[Dataset entries]
* * * * *
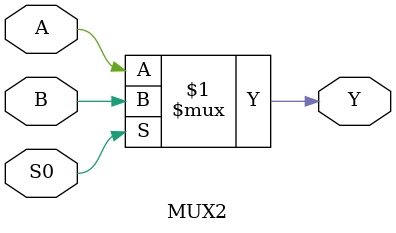
<source format=v>

module MUX2(
	input A,   // Data input 0
	input B,   // Data input 1
	input S0, // Select port
	output Y  // Data output
	);
  
	assign Y = S0 ? B : A;

// Note: 
//	 MUX2 appears will appear in LUTs, routing multiplexers,
//   being a component in combinational loops
//   To help convergence in simulation 
//   i.e., to avoid the X (undetermined) signals,
//   the following timing constraints and signal initialization 
//   has to be added!

`ifdef ENABLE_TIMING
// ------ BEGIN Pin-to-pin Timing constraints -----
	specify
		(A => Y) = (0.001, 0.001);
		(B => Y) = (0.001, 0.001);
		(S0 => Y) = (0.001, 0.001);
	endspecify
// ------ END Pin-to-pin Timing constraints -----
`endif

`ifdef ENABLE_SIGNAL_INITIALIZATION
// ------ BEGIN driver initialization -----
	initial begin
	`ifdef ENABLE_FORMAL_VERIFICATION
		$deposit(A, 1'b0);
		$deposit(B, 1'b0);
		$deposit(S0, 1'b0);
	`else
		$deposit(A, $random);
		$deposit(B, $random);
		$deposit(S0, $random);
	`endif

	end
// ------ END driver initialization -----
`endif

endmodule

</source>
* * * * *
If a record holds a picture, leave the picture out, but repeat every line exactly.

<source format=v>

module MUX2(
	input A,   // Data input 0
	input B,   // Data input 1
	input S0, // Select port
	output Y  // Data output
	);
  
	assign Y = S0 ? B : A;

// Note: 
//	 MUX2 appears will appear in LUTs, routing multiplexers,
//   being a component in combinational loops
//   To help convergence in simulation 
//   i.e., to avoid the X (undetermined) signals,
//   the following timing constraints and signal initialization 
//   has to be added!

`ifdef ENABLE_TIMING
// ------ BEGIN Pin-to-pin Timing constraints -----
	specify
		(A => Y) = (0.001, 0.001);
		(B => Y) = (0.001, 0.001);
		(S0 => Y) = (0.001, 0.001);
	endspecify
// ------ END Pin-to-pin Timing constraints -----
`endif

`ifdef ENABLE_SIGNAL_INITIALIZATION
// ------ BEGIN driver initialization -----
	initial begin
	`ifdef ENABLE_FORMAL_VERIFICATION
		$deposit(A, 1'b0);
		$deposit(B, 1'b0);
		$deposit(S0, 1'b0);
	`else
		$deposit(A, $random);
		$deposit(B, $random);
		$deposit(S0, $random);
	`endif

	end
// ------ END driver initialization -----
`endif

endmodule

</source>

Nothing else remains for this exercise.